The paper develops a clever experimental paradigm to test the extent to which a (differentiable) image representation agrees with human perception by experimentally measuring the human discrimination threshold for image distortions along eigendirections of the Fisher information matrix corresponding to extremal eigenvalues.
Using this experimental technique, the paper demonstrates that for a VGG-16 model pretrained for ImageNet classification, image representations at earlier layers correlate with human perception more strongly than those at later layers.

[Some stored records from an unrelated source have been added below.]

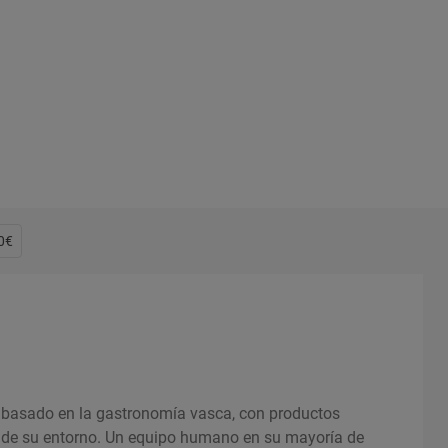
60€
o basado en la gastronomía vasca, con productos
s de su entorno. Un equipo humano en su mayoría de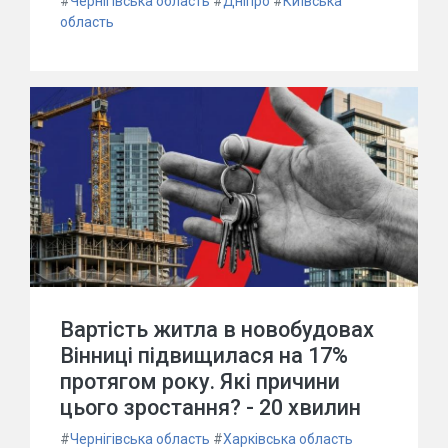
#
Чернігівська область
#
Дніпро
#
Київська
область
Вартість житла в новобудовах
Вінниці підвищилася на 17%
протягом року. Які причини
цього зростання? - 20 хвилин
#
Чернігівська область
#
Харківська область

The paper next explores image representations from models trained explicitly to match human judgements of perceived image distortion, training both a four-layer CNN and an On-Off model whose structure reflects the structure of the human LGN. Both models are able to fit the training data well, with the CNN slightly outperforming the On-Off model. However using the experimental paradigm from above, the paper shows that image representations from the On-Off model correlate much more strongly with human perception than either the shallow CNN model or representations from any layer of the VGG-16 model trained on ImageNet.
FEATURES FROM IQA CNN
For the four-layer IQA CNN from Section 3.1, it seems that only the image representation from the final layer of the network were compared with human perceptual judgements; however from Figure 3 we know that earlier layers of VGG-16 explain human perceptual judgements much better than later layers. I’m therefore curious about whether features from earlier layers of the IQA CNN would do a better job of explaining human perception than final layer features.
RANDOM NETWORKS AND GANS
Some very recent work has shown that features from shallow CNNs with no pooling and random filters can be used for texture synthesis nearly as well as features from deep networks pretrained on ImageNet (Ustyuzhaninov et al, ICLR 2017), suggesting that the network structure itself and not the task on which it was trained may be a key factor in determining the types of perceptual information its features capture. I wonder whether the experimental paradigm of this paper could be used to probe the perceptual effects of trained vs random networks?
In a similar vein, I wonder whether features from the discriminator of a GAN would better match human perception than ImageNet models, since such a discriminator is explicitly trained to detect synthetic images?
ON-OFF MODEL FOR IMAGE SYNTHESIS
Given the relative success of the On-Off model at explaining human perceptual judgements, I wonder whether it could be used in place of VGG features for image synthesis tasks such as super-resolution or texture generation?
OVERALL
Overall I believe this to be a high-quality, well-written paper with an interesting technical approach and exciting experimental results which open up many interesting questions to be explored in future work.
POST AUTHOR RESPONSE
I did not have any major issues with the paper as submitted, and I thank the authors for entertaining some of my suggestions about potential future work. To me this paper is a clear accept.